Buraya kadar elini hiç bırakmadığım kızımın elini bırakıp polislerin arabasına binmiştim. Buradan hastaneye gelmiştik. Dedesiyle beraber kızım da benim yanıma gelerek tekrardan elimden sımsıkı tutmuştu. Bu, bir çocuğun, annesinin elinden alınmasının çaresizliğiydi aslında.
İşlemlerin ardından KOM Şube’ye geçtik. Beni işlemlerin yapılacağı odaya geçirdiler, babamla kızım da koridorda bekliyorlardı. Babamın endişesi, kızımın korkusu yüzlerine yansımıştı. Kaç çocuk, kaç baba bu duruma maruz kalmıştı ki? Küçücük yaşta emniyet koridorlarında bir çocuk annesini bekliyordu. Bu bir annenin, evlatlarından koparılmanın bekleyişiydi aslında.
Polis memurundan müsaade isteyerek, görevli bir bayan memurun eşliğinde endişeyle bekleyen kızıma biraz su içirdim ve hep beraber lavaboya gittik. Akşam ezanı okunmuştu. Abdestimi de alıp tekrar geri döndük. Kızımı koridorda bırakıp, kendim içeri geçtim.
Afyonkarahisar’dan evimin araması için gönderilen ekip KOM Şube’ye gelmişlerdi ve ben hala daha neden gözaltına alındığımı bilmiyordum. Akşam namazını kılmak için müsaade istediğim halde izin vermemişlerdi. En azından farzını kılmak için müsaade edin dedim.
Afyonkarahisar’dan gelen dört kişilik ekibin içinden biri sert bir üslupla “sabaha kadar nezarethanede ister namaz kıl, ister dua et” diye cevap vermişti. Her Müslüman olana farz kılınan bir ibadet bile çok görülmüştü. Ne acı verici bir durumdu bu.
Gelen ekip işlemleri tamamladıktan sonra beni Afyonkarahisar’a götürmek için yola çıkacağımızı söylediler. Kızımla ve babamla vedalaşırken, kızım bana sarıldı ve “Anne Beyza, seni bana sorduğunda ne cevap vereceğim.” Yüreğim darmadağın olmuştu. Sadece söyleyebildiğim tek şey “Merak etme anneciğim geleceğim inşallah.” Kızıma son bir kez sarılıp, kokusunu içime çektim. Sanki vücudumu ateşlere atılmış gibi hissediyordum. Çocuklarımdan beni, beni de çocuklarımdan ayırmışlardı.

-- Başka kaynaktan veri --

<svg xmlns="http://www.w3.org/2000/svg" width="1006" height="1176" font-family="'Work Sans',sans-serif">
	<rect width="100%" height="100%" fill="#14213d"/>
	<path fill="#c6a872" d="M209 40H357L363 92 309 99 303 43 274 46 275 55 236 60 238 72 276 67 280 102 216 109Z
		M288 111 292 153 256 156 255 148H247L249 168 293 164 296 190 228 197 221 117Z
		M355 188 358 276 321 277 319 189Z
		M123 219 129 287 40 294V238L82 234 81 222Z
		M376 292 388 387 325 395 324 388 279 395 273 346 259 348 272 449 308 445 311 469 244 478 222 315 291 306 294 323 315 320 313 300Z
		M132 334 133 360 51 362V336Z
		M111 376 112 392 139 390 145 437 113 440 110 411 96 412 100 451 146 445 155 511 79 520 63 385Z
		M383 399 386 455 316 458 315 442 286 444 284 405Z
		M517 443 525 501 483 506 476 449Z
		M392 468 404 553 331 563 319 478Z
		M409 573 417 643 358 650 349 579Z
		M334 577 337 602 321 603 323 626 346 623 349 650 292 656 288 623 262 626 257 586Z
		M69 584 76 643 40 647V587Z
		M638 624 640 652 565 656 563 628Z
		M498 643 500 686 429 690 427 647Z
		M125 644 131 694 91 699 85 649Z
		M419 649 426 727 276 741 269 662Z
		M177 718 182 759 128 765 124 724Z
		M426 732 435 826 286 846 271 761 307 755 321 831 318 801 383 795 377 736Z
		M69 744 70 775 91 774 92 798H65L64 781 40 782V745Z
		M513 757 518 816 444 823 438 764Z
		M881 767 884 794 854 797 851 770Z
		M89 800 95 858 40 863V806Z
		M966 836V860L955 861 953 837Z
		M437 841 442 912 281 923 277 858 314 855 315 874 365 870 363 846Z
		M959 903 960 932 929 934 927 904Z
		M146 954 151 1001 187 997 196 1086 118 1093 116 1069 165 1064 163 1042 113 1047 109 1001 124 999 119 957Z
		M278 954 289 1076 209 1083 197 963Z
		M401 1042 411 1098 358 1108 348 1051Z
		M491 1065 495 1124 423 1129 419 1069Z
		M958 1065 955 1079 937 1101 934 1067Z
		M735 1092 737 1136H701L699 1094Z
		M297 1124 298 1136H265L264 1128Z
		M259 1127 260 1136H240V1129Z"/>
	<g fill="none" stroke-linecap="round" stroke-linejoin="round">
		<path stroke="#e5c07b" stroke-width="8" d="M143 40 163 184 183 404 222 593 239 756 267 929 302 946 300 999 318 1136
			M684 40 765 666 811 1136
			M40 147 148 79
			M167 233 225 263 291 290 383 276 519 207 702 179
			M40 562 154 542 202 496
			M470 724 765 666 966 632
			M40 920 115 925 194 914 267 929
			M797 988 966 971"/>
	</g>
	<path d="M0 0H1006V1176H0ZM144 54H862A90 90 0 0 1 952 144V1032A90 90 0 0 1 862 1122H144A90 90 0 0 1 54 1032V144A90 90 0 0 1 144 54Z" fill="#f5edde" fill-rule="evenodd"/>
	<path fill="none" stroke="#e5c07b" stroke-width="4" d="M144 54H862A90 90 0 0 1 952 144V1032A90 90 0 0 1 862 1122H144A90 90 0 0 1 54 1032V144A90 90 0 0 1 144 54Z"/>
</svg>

Ben ardımda, hem babasız hem de annesiz kalan iki evladımı bırakarak Burdur’dan Afyonkarahisar’a doğru yola çıkmıştım. Ya diğer kızım, onu en son öğlen görmüştüm ne bir vedalaşabilmiştik ne de sarılabilmiştim ne de yavrumu öpebilmiştim. Acaba polisleri görünce korkmuş muydu? Kendi dünyasından olup biteni nasıl seyretmişti ki? Peki şimdi annesiz de kalan canımdan bir parça evlatlarım bunları nasıl atlatacaklardı?
Darmadağın yapılan hayatların, çocukları da darmadağın olmuşlardı. Çocuklarıma hayatın ağır yükünü yüklemişlerdi. Adı “anneden koparılma”ydı. Afyonkarahisar’a geldikten sonra Kocatepe tarafında bir şubede 2 gün nezarethanede kaldım. Bir insanın yaşam şartlarını zorlayacak bir yerdi. Şu an bile orayı hatırlamak istemiyorum. 24 Kasım’da savcılıktan alınan ifademden sonra tutuklanarak Afyonkarahisar E Tipi Kapalı Cezaevine gönderildim.
Adliyedeki işlemlerim bittikten sonra 5 dk ailemle görüşmeme izin verilmişti. İki gündür evlatlarımdan ayrıydım, onları çok özlemiştim ve endişeleniyordum. Şimdi nasıllardı acaba? Büyük kızım Burdur’da “Anne yarın okula gitmesek olur mu?” demişti. Bu bir çocuğun dağılma gösterdiği bir davranıştı.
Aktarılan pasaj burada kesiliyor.